**** SOURCE DATA
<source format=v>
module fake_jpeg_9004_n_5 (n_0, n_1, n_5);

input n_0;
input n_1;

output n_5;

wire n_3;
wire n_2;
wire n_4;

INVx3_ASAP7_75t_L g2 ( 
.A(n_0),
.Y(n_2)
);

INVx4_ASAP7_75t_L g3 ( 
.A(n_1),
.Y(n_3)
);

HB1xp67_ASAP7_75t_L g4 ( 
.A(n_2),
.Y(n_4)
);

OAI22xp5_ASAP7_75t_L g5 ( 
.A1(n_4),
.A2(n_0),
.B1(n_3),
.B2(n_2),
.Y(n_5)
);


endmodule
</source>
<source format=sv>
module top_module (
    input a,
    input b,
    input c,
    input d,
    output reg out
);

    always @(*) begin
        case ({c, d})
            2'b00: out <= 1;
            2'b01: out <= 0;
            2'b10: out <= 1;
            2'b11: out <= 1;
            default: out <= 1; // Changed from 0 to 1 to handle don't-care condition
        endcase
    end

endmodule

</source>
********
**** SOURCE DATA
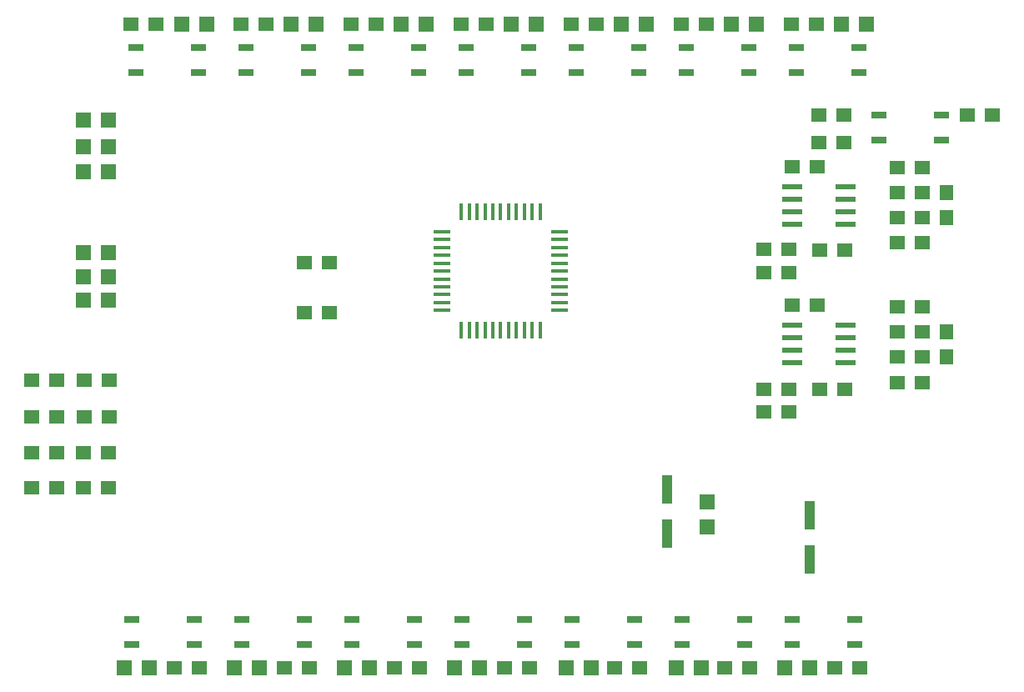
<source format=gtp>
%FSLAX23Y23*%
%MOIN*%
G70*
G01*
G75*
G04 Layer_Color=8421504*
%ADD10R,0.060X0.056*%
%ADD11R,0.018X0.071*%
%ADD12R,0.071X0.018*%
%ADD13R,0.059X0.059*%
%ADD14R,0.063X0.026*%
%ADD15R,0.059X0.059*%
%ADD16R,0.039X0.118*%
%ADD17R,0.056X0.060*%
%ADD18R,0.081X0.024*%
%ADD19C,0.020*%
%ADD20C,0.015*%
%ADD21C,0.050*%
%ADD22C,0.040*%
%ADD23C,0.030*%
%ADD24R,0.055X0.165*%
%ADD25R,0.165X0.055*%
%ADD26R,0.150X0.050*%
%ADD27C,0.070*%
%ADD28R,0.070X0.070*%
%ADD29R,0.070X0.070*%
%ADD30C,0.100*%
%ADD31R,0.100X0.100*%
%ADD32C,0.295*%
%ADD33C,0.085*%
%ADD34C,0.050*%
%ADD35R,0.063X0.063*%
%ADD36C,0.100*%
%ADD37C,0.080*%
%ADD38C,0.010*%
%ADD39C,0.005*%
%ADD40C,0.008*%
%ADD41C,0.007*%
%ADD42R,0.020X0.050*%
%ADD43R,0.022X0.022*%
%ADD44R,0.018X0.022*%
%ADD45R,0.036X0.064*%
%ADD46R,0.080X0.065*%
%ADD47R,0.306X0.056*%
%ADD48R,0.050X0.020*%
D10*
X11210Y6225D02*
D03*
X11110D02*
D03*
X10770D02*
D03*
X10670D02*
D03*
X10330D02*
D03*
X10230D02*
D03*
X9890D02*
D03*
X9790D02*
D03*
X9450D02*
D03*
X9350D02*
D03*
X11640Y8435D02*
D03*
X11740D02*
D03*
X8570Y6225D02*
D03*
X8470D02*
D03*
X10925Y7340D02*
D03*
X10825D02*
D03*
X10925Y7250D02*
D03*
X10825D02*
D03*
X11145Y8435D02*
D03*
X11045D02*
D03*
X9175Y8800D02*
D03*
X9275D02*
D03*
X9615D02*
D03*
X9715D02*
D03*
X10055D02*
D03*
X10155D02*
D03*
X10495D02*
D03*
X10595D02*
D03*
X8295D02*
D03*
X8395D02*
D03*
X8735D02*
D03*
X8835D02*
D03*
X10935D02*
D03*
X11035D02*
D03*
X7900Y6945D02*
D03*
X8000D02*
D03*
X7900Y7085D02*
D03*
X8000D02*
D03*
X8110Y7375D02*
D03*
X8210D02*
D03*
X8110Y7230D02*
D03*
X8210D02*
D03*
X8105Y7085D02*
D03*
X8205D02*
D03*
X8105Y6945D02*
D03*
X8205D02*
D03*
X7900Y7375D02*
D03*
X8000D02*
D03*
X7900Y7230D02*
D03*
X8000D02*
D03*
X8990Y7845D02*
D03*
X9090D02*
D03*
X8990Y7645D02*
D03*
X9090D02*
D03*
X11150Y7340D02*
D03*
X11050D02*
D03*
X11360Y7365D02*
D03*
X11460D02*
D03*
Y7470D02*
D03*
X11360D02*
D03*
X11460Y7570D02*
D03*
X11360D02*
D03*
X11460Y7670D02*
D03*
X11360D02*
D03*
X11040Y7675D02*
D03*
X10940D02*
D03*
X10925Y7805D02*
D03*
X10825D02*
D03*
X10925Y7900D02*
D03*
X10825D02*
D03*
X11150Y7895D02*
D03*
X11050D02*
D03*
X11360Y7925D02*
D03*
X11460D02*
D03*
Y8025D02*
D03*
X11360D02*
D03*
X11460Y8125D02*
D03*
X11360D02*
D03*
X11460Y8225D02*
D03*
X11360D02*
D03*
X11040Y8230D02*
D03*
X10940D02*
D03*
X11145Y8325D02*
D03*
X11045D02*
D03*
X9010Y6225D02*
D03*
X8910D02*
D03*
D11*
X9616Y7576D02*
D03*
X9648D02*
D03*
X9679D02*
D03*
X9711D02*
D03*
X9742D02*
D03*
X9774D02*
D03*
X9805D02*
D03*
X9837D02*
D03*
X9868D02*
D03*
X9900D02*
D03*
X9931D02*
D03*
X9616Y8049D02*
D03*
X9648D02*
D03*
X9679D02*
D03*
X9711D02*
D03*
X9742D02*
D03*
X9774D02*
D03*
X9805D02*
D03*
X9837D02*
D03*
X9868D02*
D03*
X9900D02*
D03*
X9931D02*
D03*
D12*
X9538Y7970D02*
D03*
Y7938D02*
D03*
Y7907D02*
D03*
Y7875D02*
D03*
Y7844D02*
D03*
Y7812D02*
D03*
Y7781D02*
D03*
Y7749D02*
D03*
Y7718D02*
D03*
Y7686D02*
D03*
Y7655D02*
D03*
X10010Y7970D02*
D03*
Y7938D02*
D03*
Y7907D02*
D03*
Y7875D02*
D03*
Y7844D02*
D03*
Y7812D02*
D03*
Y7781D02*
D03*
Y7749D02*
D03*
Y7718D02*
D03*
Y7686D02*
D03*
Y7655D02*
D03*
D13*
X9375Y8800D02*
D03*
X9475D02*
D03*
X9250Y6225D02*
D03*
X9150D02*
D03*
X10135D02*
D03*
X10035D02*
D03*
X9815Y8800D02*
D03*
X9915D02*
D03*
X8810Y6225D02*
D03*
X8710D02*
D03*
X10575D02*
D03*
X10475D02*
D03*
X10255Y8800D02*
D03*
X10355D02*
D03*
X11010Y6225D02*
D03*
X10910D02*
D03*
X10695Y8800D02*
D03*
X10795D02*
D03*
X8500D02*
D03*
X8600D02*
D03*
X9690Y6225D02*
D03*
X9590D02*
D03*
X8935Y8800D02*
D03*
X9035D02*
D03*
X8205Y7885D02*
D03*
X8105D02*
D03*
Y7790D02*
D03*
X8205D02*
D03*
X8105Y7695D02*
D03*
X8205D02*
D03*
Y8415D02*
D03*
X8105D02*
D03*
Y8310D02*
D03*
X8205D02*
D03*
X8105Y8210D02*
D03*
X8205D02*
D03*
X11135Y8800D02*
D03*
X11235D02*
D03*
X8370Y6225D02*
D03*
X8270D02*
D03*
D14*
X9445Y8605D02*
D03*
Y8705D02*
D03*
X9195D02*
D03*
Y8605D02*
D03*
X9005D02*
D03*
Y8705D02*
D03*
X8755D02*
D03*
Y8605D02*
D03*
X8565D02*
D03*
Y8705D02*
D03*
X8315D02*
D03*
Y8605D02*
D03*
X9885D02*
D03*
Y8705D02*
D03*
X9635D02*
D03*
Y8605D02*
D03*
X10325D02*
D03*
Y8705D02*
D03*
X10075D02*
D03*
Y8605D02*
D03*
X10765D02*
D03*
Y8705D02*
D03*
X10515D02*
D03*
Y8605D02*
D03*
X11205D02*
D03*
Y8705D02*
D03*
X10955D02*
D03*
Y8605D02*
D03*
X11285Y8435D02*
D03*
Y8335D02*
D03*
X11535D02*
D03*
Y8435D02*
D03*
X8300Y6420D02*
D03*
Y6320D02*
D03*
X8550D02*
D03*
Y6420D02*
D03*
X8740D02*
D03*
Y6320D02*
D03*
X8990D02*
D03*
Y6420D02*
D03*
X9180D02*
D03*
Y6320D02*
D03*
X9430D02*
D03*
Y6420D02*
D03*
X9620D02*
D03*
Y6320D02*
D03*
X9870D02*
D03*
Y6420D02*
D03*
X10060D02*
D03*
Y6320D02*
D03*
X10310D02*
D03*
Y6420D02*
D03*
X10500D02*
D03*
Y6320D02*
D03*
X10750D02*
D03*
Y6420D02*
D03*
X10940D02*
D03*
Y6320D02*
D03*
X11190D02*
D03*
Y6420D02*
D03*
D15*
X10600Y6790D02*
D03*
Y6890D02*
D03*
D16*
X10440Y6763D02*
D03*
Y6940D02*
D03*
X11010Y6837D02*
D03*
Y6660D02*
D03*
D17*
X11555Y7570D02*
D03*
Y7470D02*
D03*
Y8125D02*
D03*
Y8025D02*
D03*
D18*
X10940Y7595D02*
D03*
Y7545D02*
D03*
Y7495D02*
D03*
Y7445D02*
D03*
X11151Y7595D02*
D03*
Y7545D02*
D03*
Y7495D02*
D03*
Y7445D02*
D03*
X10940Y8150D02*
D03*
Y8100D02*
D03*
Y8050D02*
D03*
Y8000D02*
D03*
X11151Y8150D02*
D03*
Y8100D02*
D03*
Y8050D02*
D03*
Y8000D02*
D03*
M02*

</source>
********
## TASK GOAL
Lines from the entries that contain the string "input" must be found and copied.

## ANSWER BOX
input n_0;
input n_1;
    input a,
    input b,
    input c,
    input d,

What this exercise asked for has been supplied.